There is a void in his eyes that is bigger and deeper than the immediate past. As many of you know, I have really struggled and belabored in the past few months wondering why he is still hanging out here on Planet Earth.
This past week, I had some help from our CPA and together, we figured it out....quite by accident. For 10 years, this woman has prepared our taxes and has seen the height and depth of Gary's business ventures. I asked her what my tax hit was going to be related to a recent transaction because I was expecting heavy capital gains. I knew it could be steep and I wanted to properly plan for April 15.

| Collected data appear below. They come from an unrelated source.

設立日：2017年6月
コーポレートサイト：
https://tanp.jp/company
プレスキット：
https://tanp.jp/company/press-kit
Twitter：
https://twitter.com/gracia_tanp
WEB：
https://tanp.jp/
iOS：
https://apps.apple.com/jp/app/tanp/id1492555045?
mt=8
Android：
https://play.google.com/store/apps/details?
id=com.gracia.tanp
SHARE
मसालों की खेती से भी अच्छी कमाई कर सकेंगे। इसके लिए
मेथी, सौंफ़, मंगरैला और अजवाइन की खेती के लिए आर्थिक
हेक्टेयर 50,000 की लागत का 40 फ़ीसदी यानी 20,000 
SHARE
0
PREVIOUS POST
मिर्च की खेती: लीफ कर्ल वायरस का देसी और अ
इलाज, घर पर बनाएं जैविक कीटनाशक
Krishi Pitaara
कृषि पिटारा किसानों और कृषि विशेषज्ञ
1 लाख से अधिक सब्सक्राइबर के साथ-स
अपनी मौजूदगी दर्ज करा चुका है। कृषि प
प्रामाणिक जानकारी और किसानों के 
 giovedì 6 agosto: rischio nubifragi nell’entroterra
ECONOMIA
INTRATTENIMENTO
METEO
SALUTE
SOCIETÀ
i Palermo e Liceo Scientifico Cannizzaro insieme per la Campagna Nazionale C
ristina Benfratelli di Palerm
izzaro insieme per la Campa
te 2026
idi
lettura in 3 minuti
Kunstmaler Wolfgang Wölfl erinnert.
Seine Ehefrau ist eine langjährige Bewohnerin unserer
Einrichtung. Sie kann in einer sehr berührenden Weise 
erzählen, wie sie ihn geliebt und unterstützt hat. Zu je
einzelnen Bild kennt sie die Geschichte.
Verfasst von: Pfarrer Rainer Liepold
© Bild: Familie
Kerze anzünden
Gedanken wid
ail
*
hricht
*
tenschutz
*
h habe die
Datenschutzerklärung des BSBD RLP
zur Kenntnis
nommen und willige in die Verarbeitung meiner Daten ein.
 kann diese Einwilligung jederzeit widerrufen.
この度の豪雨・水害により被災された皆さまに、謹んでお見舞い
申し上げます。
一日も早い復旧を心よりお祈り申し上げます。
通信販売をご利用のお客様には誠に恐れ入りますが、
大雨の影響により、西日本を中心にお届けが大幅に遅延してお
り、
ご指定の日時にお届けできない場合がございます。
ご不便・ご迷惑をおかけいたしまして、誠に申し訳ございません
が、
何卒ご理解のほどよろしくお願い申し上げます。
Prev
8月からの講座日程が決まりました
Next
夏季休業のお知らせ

She asked many questions, prodded the facts and figures and had a revelation. She indicated that we had a significant investment loss a few years back that we could never claim as we did not have the income to offset it. We can use it this year and there will be no significant tax hit. She also said that had Gary died already, I would not have been able to use 50% of it. All things considered, Gary is saving me six figures. She said to me, "Ada, that is why he is still here. You know Gary, he was always finding loopholes and he just gave you another one!"
At that moment, while reveling in the truth, I felt the most quiet, contented peace. I have continued to feel it all week. The angst of why Gary is hanging on no longer bothers me. It feels good to be free of that disturbing wonder.

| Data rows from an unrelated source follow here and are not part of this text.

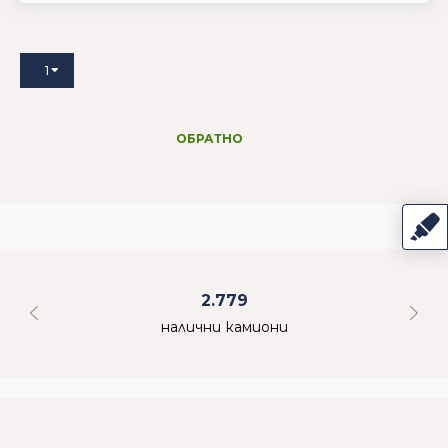
1
ОБРАТНО
2.779
налични камиони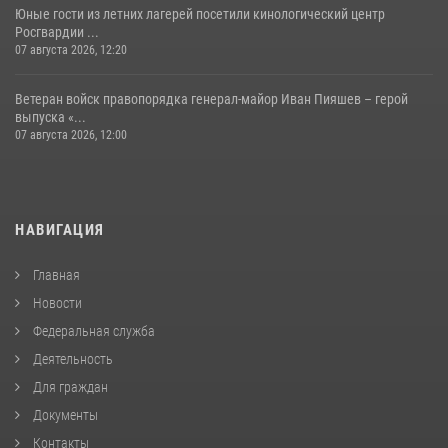
Юные гости из летних лагерей посетили кинологический центр
Росгвардии ...
07 августа 2026, 12:20
Ветеран войск правопорядка генерал-майор Иван Пияшев – герой
выпуска «...
07 августа 2026, 12:00
НАВИГАЦИЯ
Главная
Новости
Федеральная служба
Деятельность
Для граждан
Документы
Контакты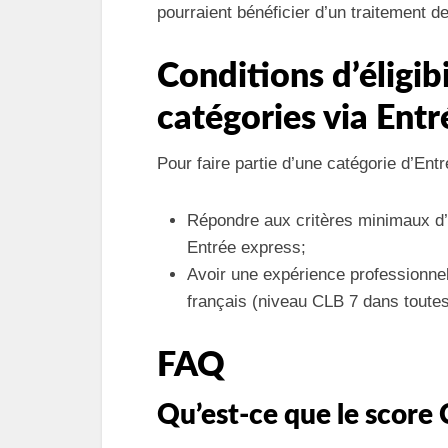
pourraient bénéficier d’un traitement
Conditions d’éligibi
catégories via Ent
Pour faire partie d’une catégorie d’Ent
Répondre aux critères minimaux d’é
Entrée express;
Avoir une expérience professionnel
français (niveau CLB 7 dans toute
FAQ
Qu’est-ce que le score 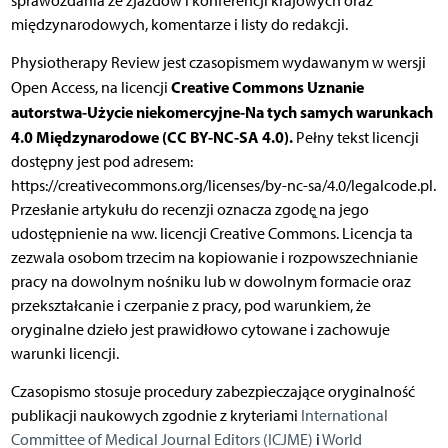
sprawozdania ze zjazdów i konferencji krajowych oraz
międzynarodowych, komentarze i listy do redakcji.
Physiotherapy Review jest czasopismem wydawanym w wersji
Creative Commons Uznanie
Open Access, na licencji
autorstwa-Użycie niekomercyjne-Na tych samych warunkach
4.0 Międzynarodowe (CC BY-NC-SA 4.0).
Pełny tekst licencji
dostępny jest pod adresem:
https://creativecommons.org/licenses/by-nc-sa/4.0/legalcode.pl.
Przesłanie artykułu do recenzji oznacza zgodę̨ na jego
udostępnienie na ww. licencji Creative Commons. Licencja ta
zezwala osobom trzecim na kopiowanie i rozpowszechnianie
pracy na dowolnym nośniku lub w dowolnym formacie oraz
przekształcanie i czerpanie z pracy, pod warunkiem, że
oryginalne dzieło jest prawidłowo cytowane i zachowuje
warunki licencji.
Czasopismo stosuje procedury zabezpieczające oryginalność
publikacji naukowych zgodnie z kryteriami
International
Committee of Medical Journal Editors (ICJME)
i
World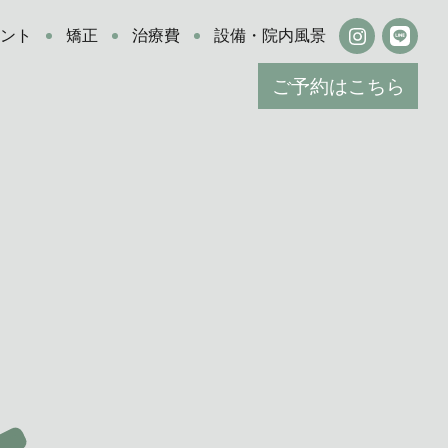
ラント
矯正
治療費
設備・院内風景
ご予約はこちら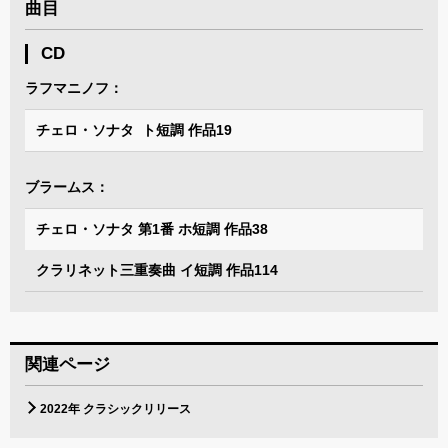
曲目
CD
ラフマニノフ：
チェロ・ソナタ ト短調 作品19
ブラームス：
チェロ・ソナタ 第1番 ホ短調 作品38
クラリネット三重奏曲 イ短調 作品114
関連ページ
2022年 クラシックリリース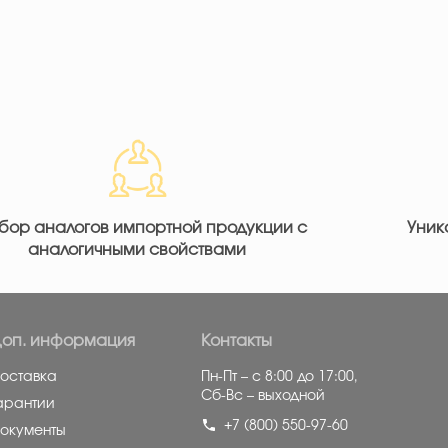
бор аналогов импортной продукции с
Уник
аналогичными свойствами
оп. информация
Контакты
оставка
Пн-Пт – с 8:00 до 17:00,
Сб-Вс – выходной
арантии
+7 (800) 550-97-60
окументы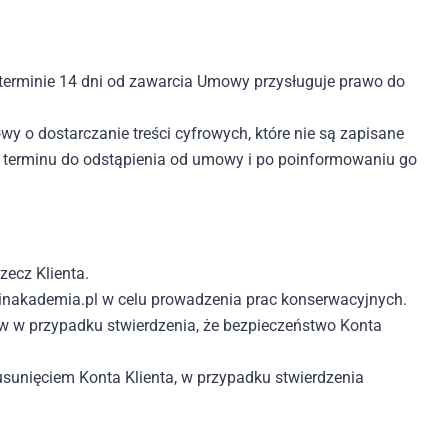
erminie 14 dni od zawarcia Umowy przysługuje prawo do
wy o dostarczanie treści cyfrowych, które nie są zapisane
m terminu do odstąpienia od umowy i po poinformowaniu go
ecz Klienta.
nakademia.pl w celu prowadzenia prac konserwacyjnych.
w w przypadku stwierdzenia, że bezpieczeństwo Konta
usunięciem Konta Klienta, w przypadku stwierdzenia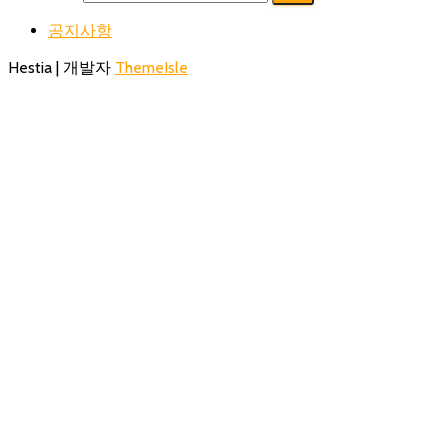
공지사항
Hestia | 개발자
ThemeIsle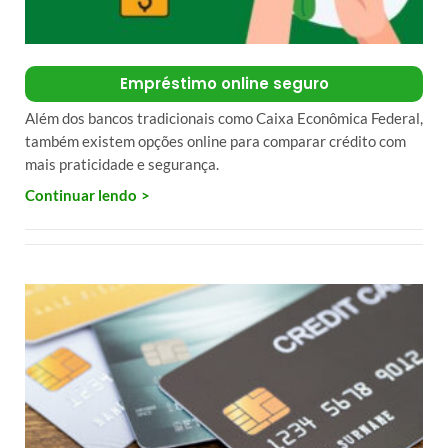
Empréstimo online seguro
Além dos bancos tradicionais como Caixa Econômica Federal,
também existem opções online para comparar crédito com
mais praticidade e segurança.
Continuar lendo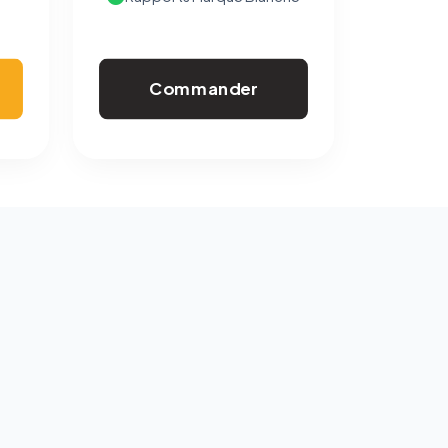
Commander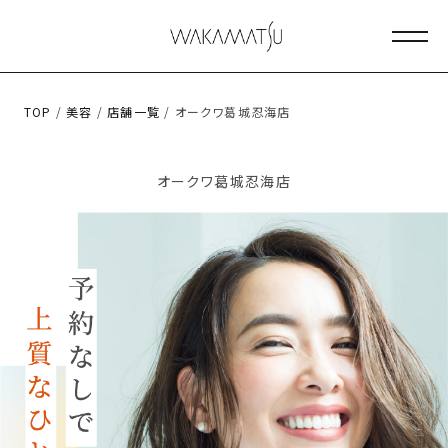
メニ
TOP
/
美容
/
店舗一覧
/ オークワ葛城忍海店
オークワ葛城忍海店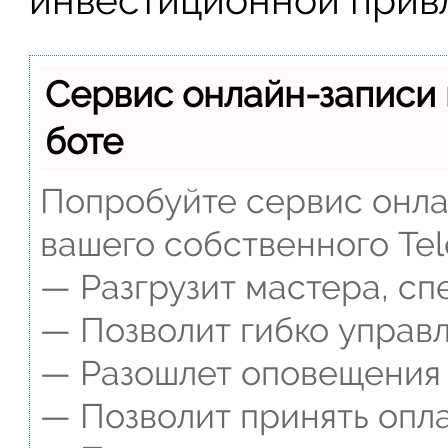
Сервис онлайн-записи 
боте
Попробуйте сервис онлай
вашего собственного Tel
— Разгрузит мастера, сп
— Позволит гибко управл
— Разошлет оповещения о
— Позволит принять опла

So, today at church I will be lighting the Advent Candle with another lady from the congregation. Another chapter of my life on the new adventure of being a "single" begins.
I am okay!
Monday, December 4, 2017
Not sure what this means.....
I walked into my Gary's Memory Unit on Saturday and was greeted by a caregiver.....well, I am always greeted by one of them as they have to let visitors in the unit by using a locking code. She quickly told me that Gary had a new roommate. I asked about his abilities and Memory Status so I know how to act while in the room.

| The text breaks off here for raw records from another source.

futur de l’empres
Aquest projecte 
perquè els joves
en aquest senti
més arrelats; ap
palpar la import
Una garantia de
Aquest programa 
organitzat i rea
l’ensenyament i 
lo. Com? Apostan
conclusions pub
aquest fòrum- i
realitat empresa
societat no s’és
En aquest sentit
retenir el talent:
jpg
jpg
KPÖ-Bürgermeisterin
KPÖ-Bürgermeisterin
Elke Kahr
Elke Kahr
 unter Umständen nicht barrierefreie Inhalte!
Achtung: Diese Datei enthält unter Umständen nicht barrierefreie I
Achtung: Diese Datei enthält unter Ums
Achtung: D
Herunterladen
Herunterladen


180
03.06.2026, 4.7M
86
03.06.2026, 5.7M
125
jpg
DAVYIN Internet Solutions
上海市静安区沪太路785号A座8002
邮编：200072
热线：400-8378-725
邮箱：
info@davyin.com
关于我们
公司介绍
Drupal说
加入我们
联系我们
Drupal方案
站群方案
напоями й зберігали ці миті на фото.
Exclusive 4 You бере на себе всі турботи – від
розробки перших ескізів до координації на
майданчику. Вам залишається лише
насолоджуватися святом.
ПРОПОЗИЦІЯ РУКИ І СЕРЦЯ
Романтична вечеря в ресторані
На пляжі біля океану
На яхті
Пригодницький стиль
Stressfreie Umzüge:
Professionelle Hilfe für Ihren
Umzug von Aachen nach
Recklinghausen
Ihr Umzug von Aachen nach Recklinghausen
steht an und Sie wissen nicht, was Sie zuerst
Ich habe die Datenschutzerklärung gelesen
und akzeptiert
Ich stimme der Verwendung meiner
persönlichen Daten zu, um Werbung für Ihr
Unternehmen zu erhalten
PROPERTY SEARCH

I walked past the living area where I knew Gary was sitting and went back to his room. Outside his room was a pants rack with Gary's blazer and dress slacks. This was odd. Most clothing that hangs in that hallway is used for reminiscing decor. Specifically, women's hats, dress up gowns, etc.
I found it strange that Gary is still alive but his clothes had been entered into the inventory of memory joggers. I said nothing to anyone and went back to say hi to my non-emotional husband.
One of the angels was feeding him his thickened water with a spoon. He has water spilled down his t-shirt and also water coagulated in his mustache. She arose and knew that I would take over giving him water. I retrieved a straw and he promptly drank it all quickly. For some reason, he drinks it that way for me but when one of them tries, he chews the straw. Go figure.
It seems like many of my visits now are to supplement the care-giving done by the Unit and by Hospice. I trimmed his nails, mustache and used a q-tip to remove an excessive amount of ear wax from his ears. He did not seem to notice or care about any of this. As I perform these actions, I talk to him the whole time. I call him by his nicknames "Baberoon, Garball, etc." If he has any recollections, at least he knows that someone who loved him is there. He often grabs my hand and will not let go.
He often has a tear roll down his cheek. I wipe it away and tell him I love him. That is all I can do.
He fell asleep and I left. I thought of the deaths that have occurred since he started living there a year and a half ago. So many lives are impacted by this horrible disease. My life has changed significantly and evolved....I have to honestly say my life is better than it has been in years.
I am blessed to have had a wonderful marriage for 32 years. I am ready to see what is next for me as Gary moves toward going home to Heaven.